GAZ 69, “odnowa biologiczna” część ‘8…. ;)


Dzisiaj nie miałem zbyt wiele czasu dla Gazika, ale jakieś prace wykonałem. Zacząłem od wyprowadzenia ramy, dopiero wtedy mogłem opuścić nadwozie i udać się nim na krótką przejażdżkę 😉 Następnie trzeba było jakoś wepchnąć podwozie z powrotem, udało się dzięki zwinnej Kijance 😉 Kolejnym krokiem było zdemontowanie wałów, skrzyni rozdzielczo – redukcyjnej, skrzyni biegów i kilku innych drobiazgów.
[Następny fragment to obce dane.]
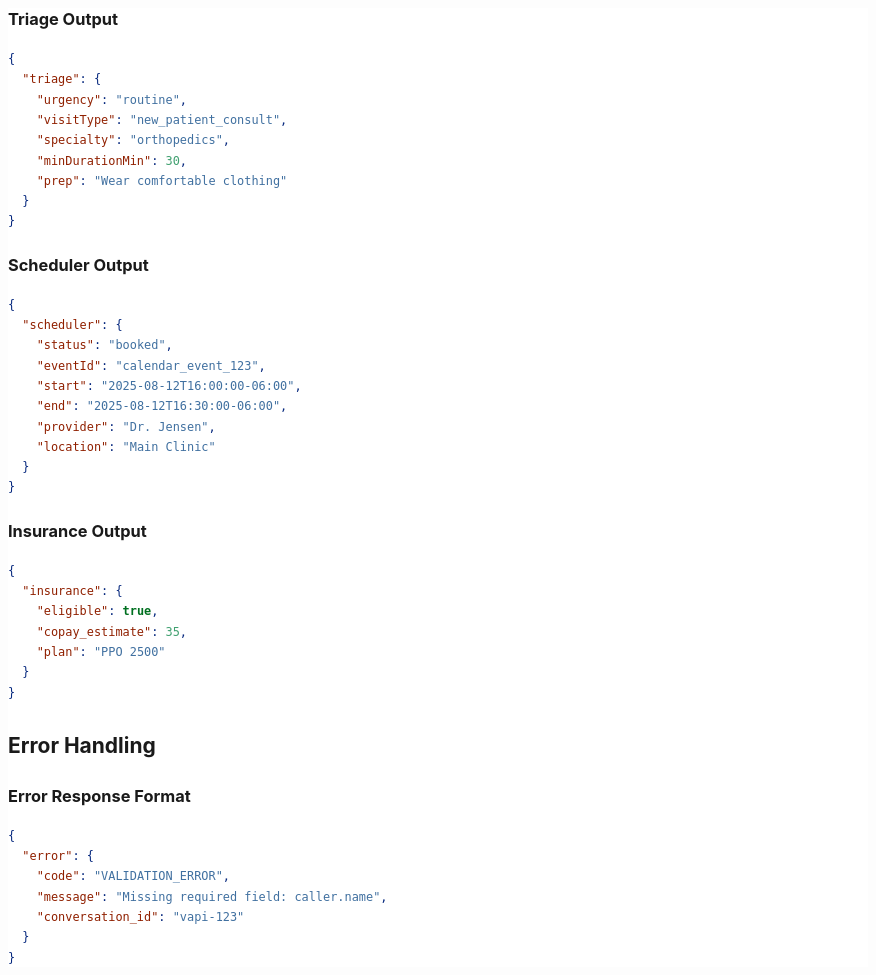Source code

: ### Triage Output
```json
{
  "triage": {
    "urgency": "routine",
    "visitType": "new_patient_consult",
    "specialty": "orthopedics",
    "minDurationMin": 30,
    "prep": "Wear comfortable clothing"
  }
}
```

### Scheduler Output
```json
{
  "scheduler": {
    "status": "booked",
    "eventId": "calendar_event_123",
    "start": "2025-08-12T16:00:00-06:00",
    "end": "2025-08-12T16:30:00-06:00",
    "provider": "Dr. Jensen",
    "location": "Main Clinic"
  }
}
```

### Insurance Output
```json
{
  "insurance": {
    "eligible": true,
    "copay_estimate": 35,
    "plan": "PPO 2500"
  }
}
```

## Error Handling

### Error Response Format
```json
{
  "error": {
    "code": "VALIDATION_ERROR",
    "message": "Missing required field: caller.name",
    "conversation_id": "vapi-123"
  }
}
```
Pomocnym okazał się zakupiony klucz udarowy, jaka to frajda nie męczyć się jak dawniej…. 😉 Przy okazji sprawdziłem ciśnienie na cylindrach w silniku, szału nie robi…… 😉 Na silnik przyjdzie czas, głowica będzie zdjęta, splanuje się ją, podszlifuje zawory, sprawdzi się tuleje, może wystarczy wymiana pierścieni i panewek…. W razie czego zrobi się remont kapitalny 😉 Mroźne powietrze ostudziło nieco mój zapał i musiałem ewakuować się z placu boju 😉

Poniżej kilka zdjęć:

Jak się nie da ręcznie, to się da mechanicznie 😉

Ciekawy zestaw 😉

To ja tu sobie trochę postoję….. 😉

Reduktor i skrzynia znikły 😉

Oooo, docisk z “słoneczkiem” 😉

Hmmm, pewnie brzęczało, skoro nie ma tulejki….

Nie wygląda źle, ciekawe, czy coś się urodzi po oczyszczeniu….

Na weryfikację mechanizmów przyjdzie czas…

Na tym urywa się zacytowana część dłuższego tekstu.